One of the readers of this newsletter suggested that I read Oregon sci-fi novelist Kate Wilhelm’s The Clewiston Test, but for the life of me I can’t seem to locate the name of the person who recommended it. Thank you, whoever you are! The novel, about a married pair of scientists whose research takes on a new importance when the wife is badly injured in an accident, feels dated and sexist and homophobic in the way that many 1970s novels do. But I’d never read Wilhelm before and now I’m enthralled by her ability to craft a taut psychological thriller. I look forward to learning more about her life and work.
I ended the year with a fantastic book: Brian Jay Jones’s Jim Henson: The Biography. I believe that Henson was a generational talent, but at the same time I acknowledge that he must have been a challenging human being to love. Jones recognizes Henson’s faults, but he doesn’t dwell on them. Instead, he tries to pack all of Henson’s unbelievable achievements into a brisk 500 pages while also contextualizing his impact on culture, the technology of puppeteering, and his growing entertainment empire. This book accomplished everything I wanted it to—it made me feel closer to Henson’s warmth and genius without reducing itself to empty hagiography.
My favorite movies and TV shows of 2022
There were lots of interesting movies this year, but only two movies knocked me flat on my ass: I was happily blown away by Everything Everywhere All at Once at the beginning of this year, and I was overwhelmed by Tár at the end of this year. Both of these are movies that I will watch and watch again for very different reasons—EEAaO made me feel great about the world, and Tár was more about encroaching paranoia and darkness. But in both films, the sheer film-making on display is breathtaking.

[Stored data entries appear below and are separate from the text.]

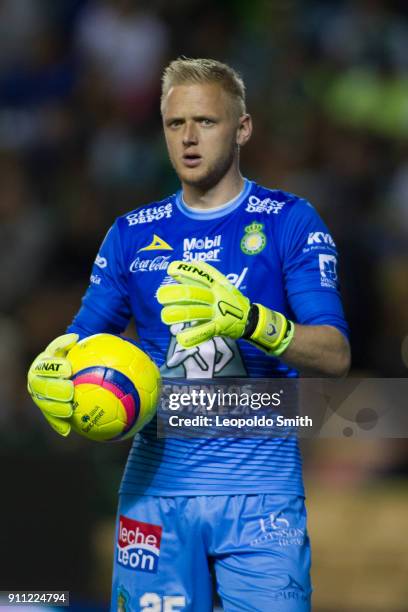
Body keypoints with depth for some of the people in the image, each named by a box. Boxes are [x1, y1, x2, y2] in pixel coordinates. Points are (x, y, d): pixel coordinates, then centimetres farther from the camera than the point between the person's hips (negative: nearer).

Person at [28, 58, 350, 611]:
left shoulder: (289, 222, 1)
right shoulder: (132, 234, 13)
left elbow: (335, 357, -8)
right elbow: (83, 337, 14)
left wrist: (252, 321, -27)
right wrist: (52, 370, -11)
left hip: (259, 487, -3)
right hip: (157, 482, 3)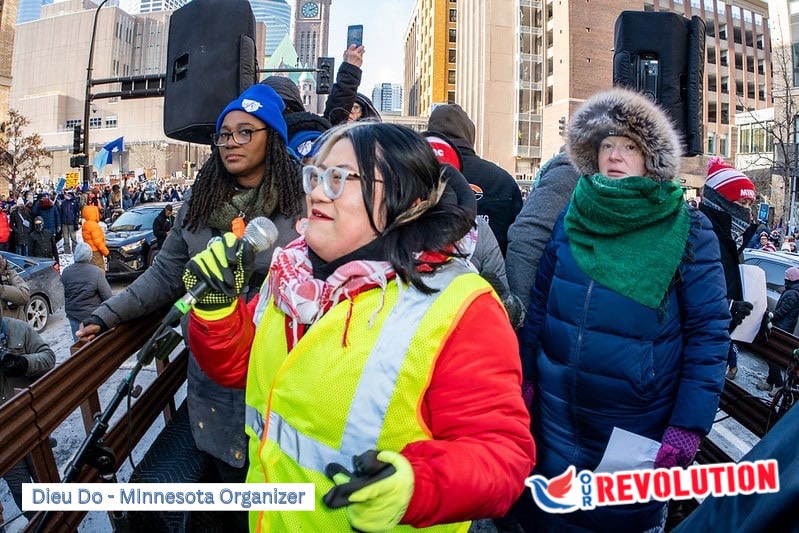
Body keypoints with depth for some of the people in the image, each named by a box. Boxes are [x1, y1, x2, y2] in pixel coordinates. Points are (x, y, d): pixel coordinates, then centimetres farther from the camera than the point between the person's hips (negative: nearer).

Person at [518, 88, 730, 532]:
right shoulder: (571, 218, 1)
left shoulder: (688, 231, -8)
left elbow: (709, 332, -9)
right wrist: (524, 376, 7)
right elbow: (539, 301, 8)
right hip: (558, 411, 3)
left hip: (638, 424, -3)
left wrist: (689, 427, -13)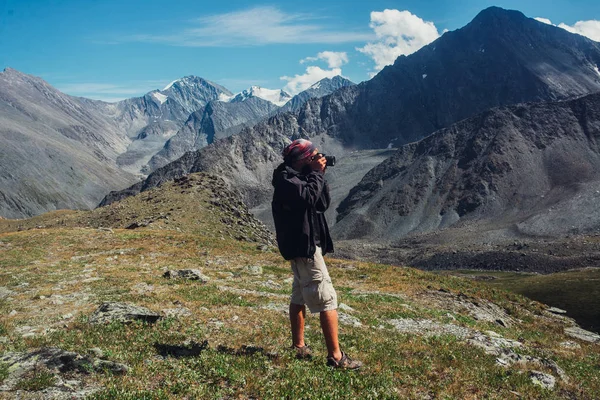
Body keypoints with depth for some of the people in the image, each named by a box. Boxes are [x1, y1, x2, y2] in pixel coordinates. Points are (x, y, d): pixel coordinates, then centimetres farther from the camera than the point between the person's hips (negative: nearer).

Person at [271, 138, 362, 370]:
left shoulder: (299, 177, 15)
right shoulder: (286, 180, -14)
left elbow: (323, 204, 13)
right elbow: (309, 196, -32)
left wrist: (319, 175, 3)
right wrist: (316, 173, -17)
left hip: (301, 246, 11)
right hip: (304, 246, -11)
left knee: (300, 296, 16)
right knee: (327, 300, -10)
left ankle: (298, 347, 27)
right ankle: (335, 356, -6)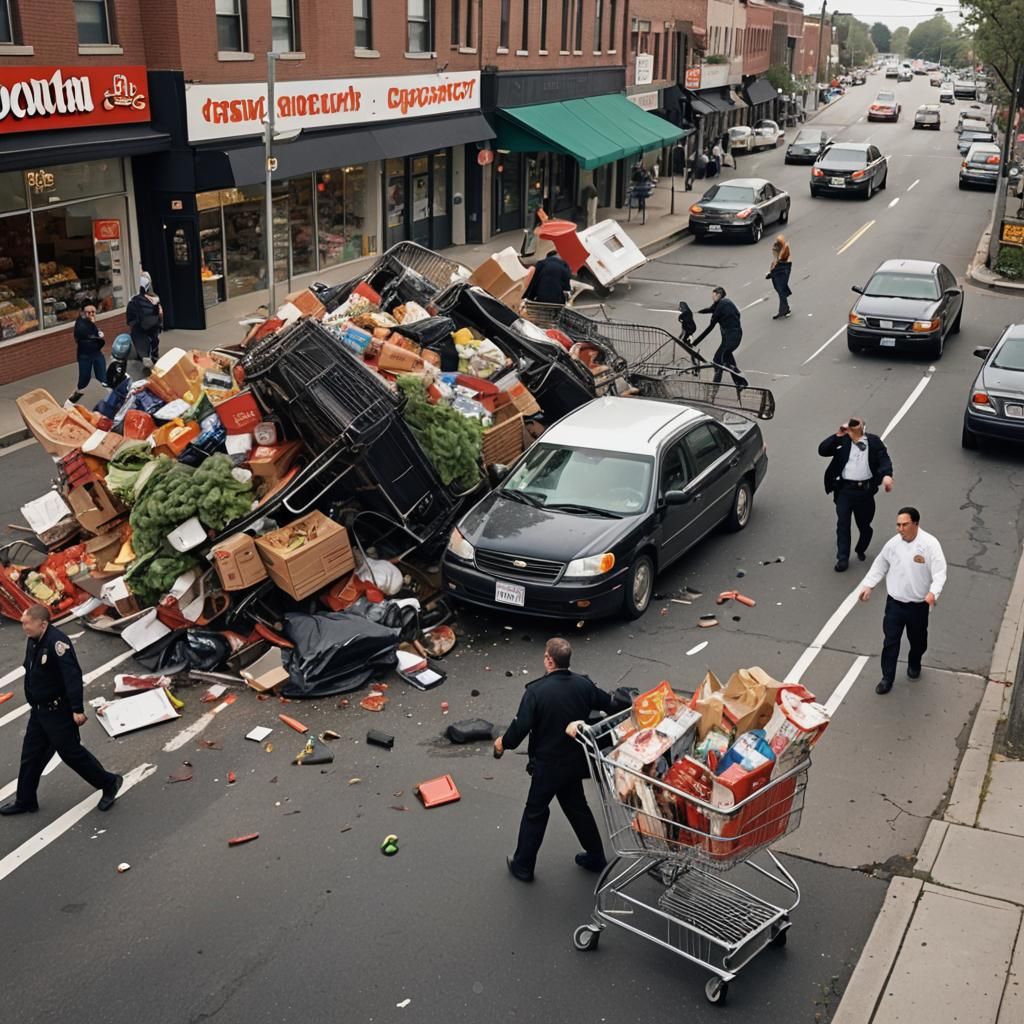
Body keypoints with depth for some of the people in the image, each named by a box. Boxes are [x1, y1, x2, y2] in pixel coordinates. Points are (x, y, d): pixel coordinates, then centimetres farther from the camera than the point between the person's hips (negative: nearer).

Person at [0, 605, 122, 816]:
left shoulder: (56, 642, -25)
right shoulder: (33, 641, 4)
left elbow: (72, 676, -31)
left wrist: (77, 709, -34)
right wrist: (34, 704, 22)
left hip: (58, 712, -9)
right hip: (39, 711, 9)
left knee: (71, 752, 2)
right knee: (31, 755, 14)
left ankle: (109, 784, 18)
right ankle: (25, 801, 28)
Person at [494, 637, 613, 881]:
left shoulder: (536, 691, -24)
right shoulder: (583, 684, -8)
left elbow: (521, 726, -23)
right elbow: (609, 704, 6)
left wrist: (504, 742, -4)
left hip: (547, 764, -5)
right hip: (576, 760, 5)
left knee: (535, 813, 12)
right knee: (577, 806, 24)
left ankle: (523, 866, 24)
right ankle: (596, 857, 35)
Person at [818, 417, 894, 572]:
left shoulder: (874, 441, 6)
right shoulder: (842, 441, 6)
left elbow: (884, 458, -5)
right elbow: (822, 450, -3)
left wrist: (887, 475, -24)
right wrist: (837, 435, -12)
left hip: (865, 490, 1)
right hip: (844, 489, 0)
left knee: (864, 524, 11)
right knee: (842, 524, -3)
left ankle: (861, 550, 37)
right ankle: (842, 559, 3)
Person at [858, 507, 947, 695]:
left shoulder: (930, 544, -18)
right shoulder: (893, 543, -6)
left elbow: (940, 572, -20)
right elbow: (880, 565, 9)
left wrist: (933, 592, -37)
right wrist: (868, 585, 2)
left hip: (918, 605, -2)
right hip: (894, 603, 2)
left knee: (918, 640, 19)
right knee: (890, 641, 3)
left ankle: (914, 664, 48)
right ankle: (887, 678, 15)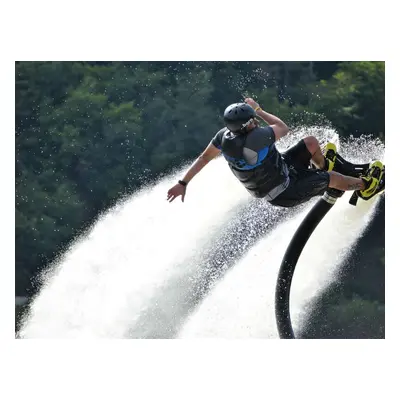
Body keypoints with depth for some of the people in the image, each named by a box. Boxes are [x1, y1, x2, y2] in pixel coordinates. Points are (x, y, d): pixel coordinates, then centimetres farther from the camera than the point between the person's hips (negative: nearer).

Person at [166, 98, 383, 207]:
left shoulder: (224, 136, -19)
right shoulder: (256, 138, -40)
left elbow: (204, 157, -9)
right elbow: (283, 128, -22)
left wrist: (183, 183, 2)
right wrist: (259, 110, -10)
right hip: (286, 192, -8)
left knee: (311, 141, 12)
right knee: (333, 178, 10)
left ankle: (322, 165, 43)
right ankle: (365, 185, 37)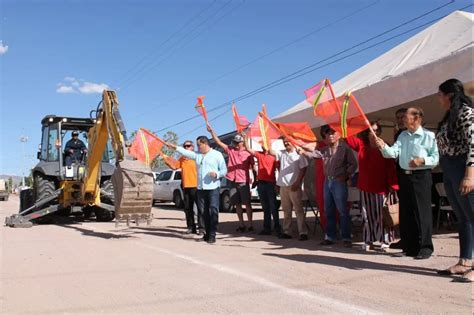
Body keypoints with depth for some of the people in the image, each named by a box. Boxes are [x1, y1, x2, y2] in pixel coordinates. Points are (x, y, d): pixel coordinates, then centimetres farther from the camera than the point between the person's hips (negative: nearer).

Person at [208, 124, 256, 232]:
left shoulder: (248, 153, -1)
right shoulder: (230, 150, 9)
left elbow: (253, 167, 1)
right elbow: (218, 142, 6)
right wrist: (211, 131, -2)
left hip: (243, 181, -4)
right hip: (232, 181, 4)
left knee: (247, 203, -1)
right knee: (237, 204, 8)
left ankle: (250, 224, 4)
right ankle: (241, 224, 17)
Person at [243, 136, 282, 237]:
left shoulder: (274, 156, -3)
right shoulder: (259, 154, 11)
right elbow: (248, 149, 7)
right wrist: (245, 138, -5)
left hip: (271, 183, -5)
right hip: (261, 183, 5)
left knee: (273, 207, -5)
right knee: (265, 207, 10)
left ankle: (277, 227, 1)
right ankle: (267, 228, 16)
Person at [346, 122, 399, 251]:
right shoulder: (360, 144, 5)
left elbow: (391, 168, -10)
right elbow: (347, 136, 6)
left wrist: (393, 187, -16)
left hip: (381, 187, -4)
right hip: (365, 187, 4)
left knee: (382, 215, 2)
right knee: (367, 215, 11)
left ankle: (385, 241, 11)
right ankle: (368, 241, 19)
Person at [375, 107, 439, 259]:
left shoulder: (428, 136, -5)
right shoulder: (403, 135, 12)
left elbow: (436, 157, -7)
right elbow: (393, 152, 0)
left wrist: (422, 160, -22)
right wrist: (384, 147, -18)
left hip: (421, 176, -6)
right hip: (404, 176, 6)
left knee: (422, 212, -4)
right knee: (405, 212, 10)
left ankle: (425, 247, 6)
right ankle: (409, 246, 20)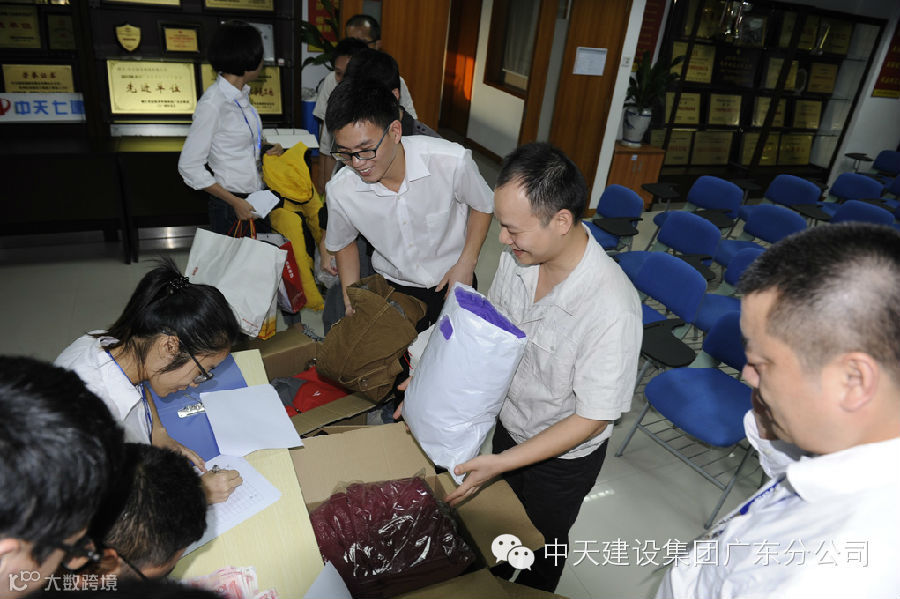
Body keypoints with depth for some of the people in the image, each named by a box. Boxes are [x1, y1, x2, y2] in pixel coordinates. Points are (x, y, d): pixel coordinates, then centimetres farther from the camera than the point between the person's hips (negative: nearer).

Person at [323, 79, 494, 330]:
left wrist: (466, 263, -12)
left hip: (450, 283, 0)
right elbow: (342, 244, 3)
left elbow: (482, 206, -5)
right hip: (391, 288, 1)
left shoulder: (452, 161, -27)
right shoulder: (340, 191, -19)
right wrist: (352, 300, -4)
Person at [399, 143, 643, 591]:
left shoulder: (612, 309, -37)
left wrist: (501, 463, -28)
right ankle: (498, 578, 62)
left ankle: (534, 591, 56)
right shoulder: (519, 255, -18)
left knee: (542, 540, 24)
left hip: (562, 455, -5)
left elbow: (592, 419, -27)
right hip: (509, 423, 5)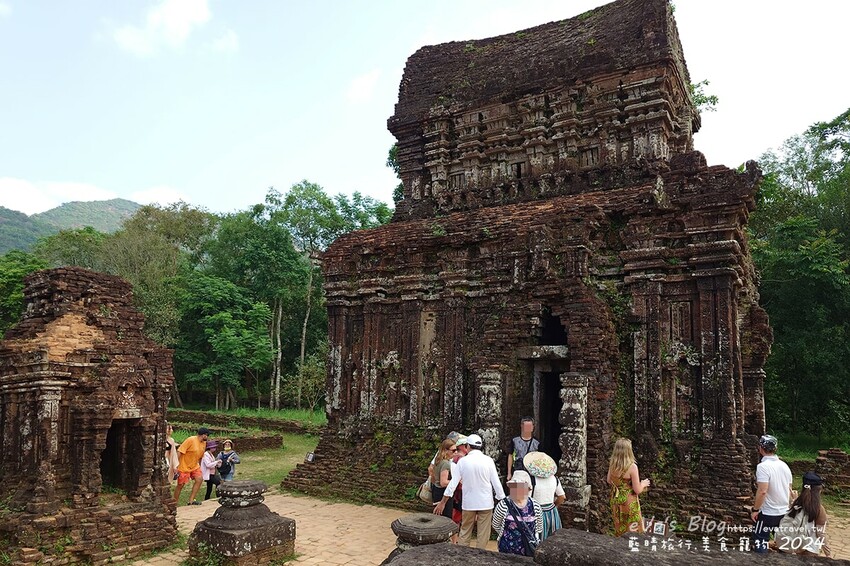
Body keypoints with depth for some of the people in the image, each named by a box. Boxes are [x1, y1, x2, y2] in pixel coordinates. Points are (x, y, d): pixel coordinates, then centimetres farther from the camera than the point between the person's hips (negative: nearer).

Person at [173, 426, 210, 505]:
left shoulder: (204, 443, 3)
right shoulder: (191, 440, -20)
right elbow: (179, 451, -22)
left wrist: (199, 466, 17)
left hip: (194, 466, 7)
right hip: (184, 466, -7)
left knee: (199, 479, -12)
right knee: (180, 485, 1)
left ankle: (191, 500, -4)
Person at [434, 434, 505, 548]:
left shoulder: (462, 461, -6)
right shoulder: (488, 460, -8)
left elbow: (453, 483, -3)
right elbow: (496, 483, -6)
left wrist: (442, 502, 5)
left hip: (468, 503, 1)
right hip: (486, 503, -1)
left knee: (465, 532, 16)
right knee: (483, 534, 9)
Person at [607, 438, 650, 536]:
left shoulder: (612, 465, -7)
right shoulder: (632, 467, -25)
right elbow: (637, 490, -18)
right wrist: (643, 484, 1)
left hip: (616, 501, 6)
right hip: (629, 503, -6)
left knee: (620, 529, 23)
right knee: (632, 531, 12)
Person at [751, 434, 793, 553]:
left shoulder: (763, 466, -20)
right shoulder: (784, 465, 5)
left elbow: (762, 491, -25)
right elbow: (789, 489, 13)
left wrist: (755, 509, -14)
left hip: (768, 513, -8)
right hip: (784, 512, 8)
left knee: (760, 544, 1)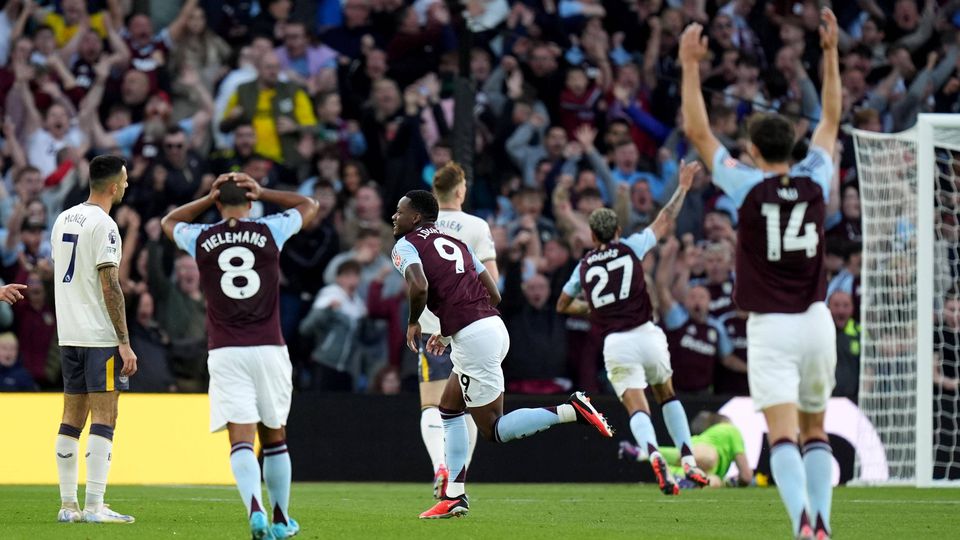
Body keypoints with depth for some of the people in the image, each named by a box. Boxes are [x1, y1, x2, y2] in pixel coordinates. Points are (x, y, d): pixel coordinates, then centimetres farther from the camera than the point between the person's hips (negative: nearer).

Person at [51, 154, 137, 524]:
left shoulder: (64, 219, 13)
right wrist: (125, 343, -15)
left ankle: (67, 505, 9)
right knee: (103, 418, -7)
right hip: (100, 336, -8)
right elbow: (110, 286, -16)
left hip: (68, 335, 8)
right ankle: (94, 507, -11)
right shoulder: (103, 225, -12)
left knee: (72, 418, 9)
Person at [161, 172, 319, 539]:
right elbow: (309, 206, 22)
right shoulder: (270, 231, 2)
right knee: (274, 436, 15)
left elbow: (169, 222, 27)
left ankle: (255, 509, -30)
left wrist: (210, 198, 21)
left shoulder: (201, 239, 3)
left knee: (241, 439, -7)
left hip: (224, 353, -1)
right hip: (268, 348, 1)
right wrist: (262, 193, 16)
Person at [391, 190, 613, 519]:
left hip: (472, 339, -9)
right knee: (449, 408, 22)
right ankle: (454, 496, 19)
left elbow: (419, 287, -21)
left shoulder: (405, 246, 1)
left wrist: (413, 323, -1)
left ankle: (573, 410, -13)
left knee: (494, 430, 0)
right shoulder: (454, 243, 23)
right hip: (494, 326, 9)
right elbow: (494, 296, 20)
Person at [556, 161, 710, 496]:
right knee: (667, 396, 21)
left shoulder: (584, 267, 11)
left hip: (614, 343, 0)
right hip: (645, 334, 0)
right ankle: (689, 462, 9)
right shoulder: (631, 248, 4)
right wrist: (683, 186, 24)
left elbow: (562, 306, 24)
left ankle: (653, 454, -37)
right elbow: (665, 221, 13)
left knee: (637, 409, -6)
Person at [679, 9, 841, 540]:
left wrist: (691, 65, 3)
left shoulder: (748, 186, -7)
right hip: (815, 321, 4)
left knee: (784, 434, -13)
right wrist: (830, 53, 21)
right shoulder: (814, 181, 1)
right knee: (815, 429, 17)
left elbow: (697, 132, -1)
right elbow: (831, 118, 16)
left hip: (770, 326, -4)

Tár, for what it’s worth, also has my favorite movie poster of the past few years:
While those two movies are way up at the top of my yearly pantheon, lots of other movies kept me entertained. I believe I like Glass Onion even more than Knives Out, because its thesis statement is so timely it could have been ripped from the headlines of this morning’s paper. The Banshess of Inisherin was enthralling, though I felt that it had a bit of a problem coming to a graceful conclusion. Catherine Called Birdy impressed me with its charming young protagonist, and Three Thousand Years of Longing wrapped me in a warm blanket of romance and magic. Emily the Criminal was a nasty little crime story, but a great showcase for Aubrey Plaza.
For TV, I loved the second seasons of The White Lotus and Reservation Dogs. Better Call Saul somehow constructed a great and satisfying conclusion not just for the series but for the Breaking Bad universe as a whole. I thought Apple TV’s Bad Sisters was probably the best debut series I watched all year—a funny and weirdly cozy story about family and murder and murdering your family. And Amanda Seyfried’s performance as Elizabeth Holmes in The Dropout was so brilliant that it single-handedly elevated a so-so miniseries into high art.
For someone who hates year-end lists, I have to admit that I’ve grown to enjoy compiling these little reminiscences of art that moved me over the past year. If you uncovered any hidden gems or were unexpectedly moved by some art this year, I hope you’ll let me know. And I hope your 2023 builds upon your successes and excitements of the last few years while somehow being a completely distinct experience. It’s time to make room for the new.